В уверенности, что мы все сгорим, таится неуверенность, потому что в этой уверенности есть свои непредсказуемые моменты, столкновения, взаимодействия, физика завитков дыма, формы языков пламени, порядка возгорания, мгновений изящества.
Видел ли метеоролог в своем компьютере Транка? Его видела Аббита. Может, не во всей его сложности, но кому это под силу? Кто мог предугадать трагедию Транка во всей полноте? Ибо целиком понять Транка — это понять вселенную. Нашего пещерного монстра, нашего робота, наш кошмар, рыдающего в безыменном, бессловесном страхе, ожидая конца, который навлек он, который навлек каждый атом до него и который разойдется и разорвет каждый атом после.
Как выглядит мир, когда у тебя нет глаз, задаюсь я вопросом. Как должен выглядеть? И на этой мысли, по совпадению, я прохожу мимо театра, где ставят «Бабочки все еще свободны снова». Покупаю билет. Эту пьесу я недавно вспомнил в фильме Инго, и, хоть мир по-прежнему горит, я чувствую, что для моего процесса важно ее увидеть, а также поддержать нью-йоркскую театральную сцену, замершую, кажется, на грани долгожданного ренессанса.
В зале аншлаг. Уверен, это как-то связано с кондиционированием и асбестом, обязательными для всех нью-йоркских театров со времен трагедии на спектакле «Ад, мы и господа», но меня радует подобная явка. Поскольку с тех пор, как Бродвей переборщил с мюзиклом «Дальше по коридору и налево», основанном на эпизоде с Дональдом Транком в «Один Дома 2», который продюсировали Скотт Рудин и отдел мюзиклов Белого дома под управлением робота Стивена Миллера, в театре наступил спад. Та пьеса пересказывала классическую рождественскую историю с точки зрения Дональда Транка. Конечно, нового протагониста исполнил поразительно одаренный поющий и танцующий робот-Транк, но публике показалось, что цена (от трехсот долларов) за тридцать пять секунд хронометража завышена. Туристы (большинство — сторонники Транка) взбунтовались, тратили все дальнейшие «туристические» время и деньги в различных магазинах М&М, усеивающих город. Последовавший мюзикл М&М «Молочный шоколад» с рэпом от Эминема[175] слегка оживил бродвейскую сцену, но даже он закрылся спустя два месяца, когда Транк снес театр прямо во время постановки.
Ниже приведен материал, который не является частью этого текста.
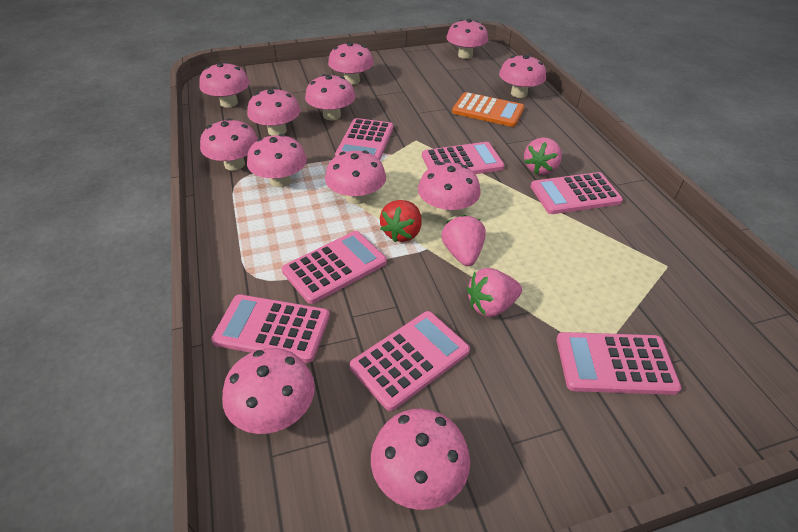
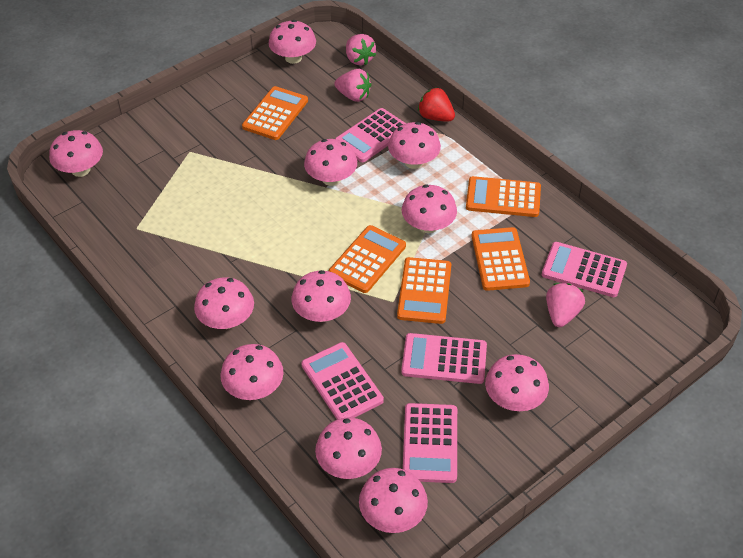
orange calculator: 1 -> 5
pink calculator: 7 -> 5
pink mushroom: 12 -> 11

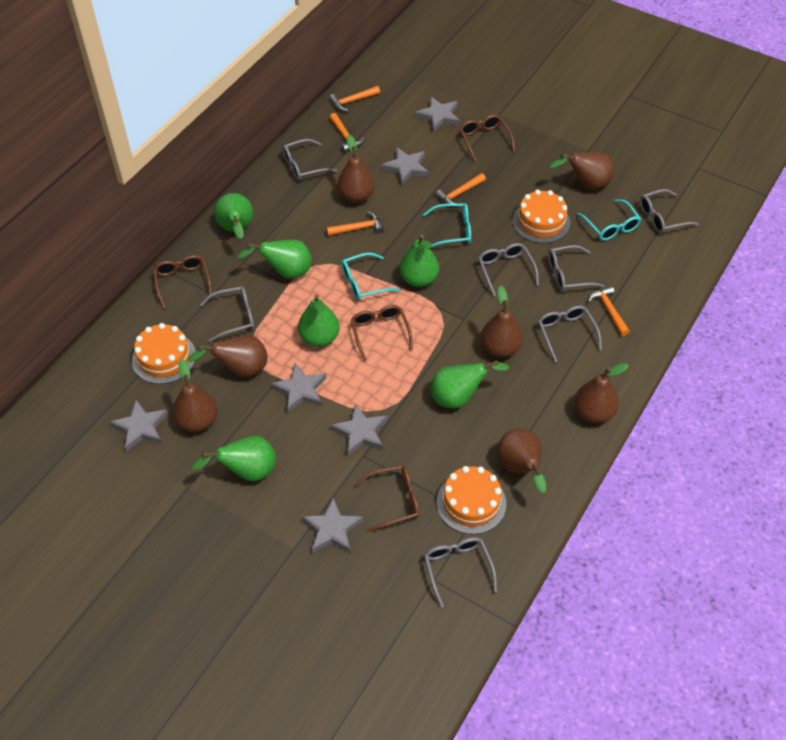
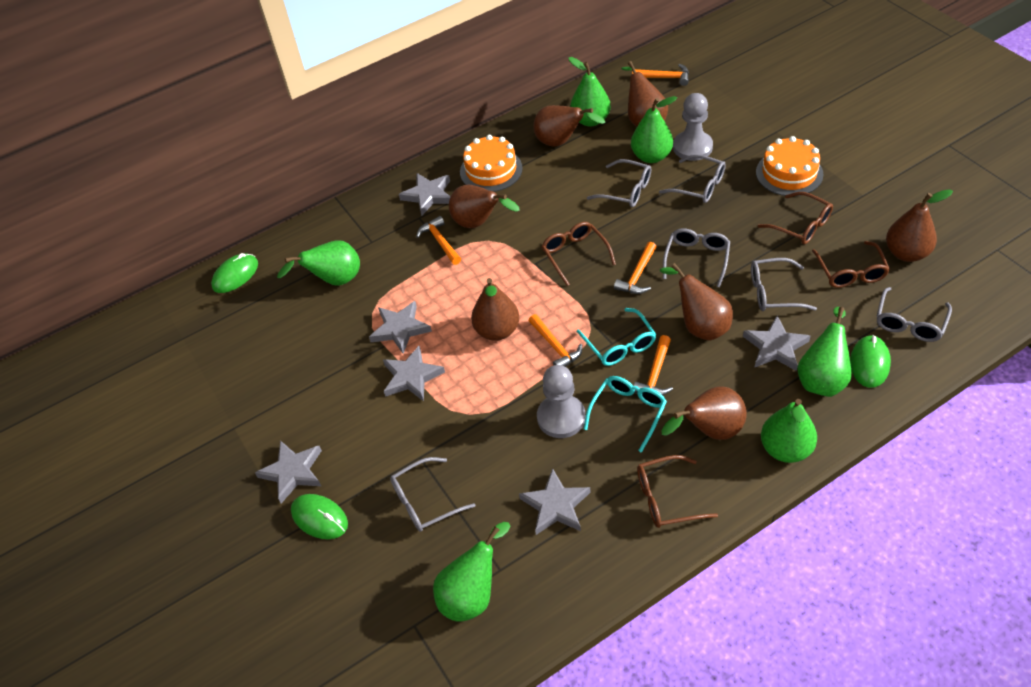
green mouse: 0 -> 3
grey glasses: 7 -> 6
grey pawn: 0 -> 2
orange cake: 3 -> 2
turquoise glasses: 3 -> 2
Не могу сказать, что полностью понимаю эту пьесу. Похоже, Барассини играет Владимира Набокова, но, видимо, по юридическим причинам здесь его называют Адамом Никельсом Джакоби, и вдобавок к тому, что он лепидоптеролог-любитель, он еще и гей-ковбой на родео / бродвейский актер, влюбленный в слепого адвоката по гражданским правам / бывшего космического малыша, исполненного Кастором Коллинзом. В их совместных сценах действительно чувствуется напряжение, и они играют как симулированный, так и настоящий сексуальный акт. Меня бежит смысл применения как реального, так и притворного секса, но, должен признаться, и тот и другой — услада для глаз. Впрочем, моя любимая сцена — и это гвоздь спектакля, — когда раскрывается задняя стена из коконов и выпускает на публику «вылупившихся» бабочек, словно заявляя: «Важно быть верным себе. Вы тоже можете стать чем-то прекрасным».
Я ловлю себя на том, что пружиню шаг, когда выхожу из театра и возвращаюсь обратно в пожар с сотнями выпущенных разноцветных бабочек за спиной, которые почти мгновенно вспыхивают и сгорают дотла.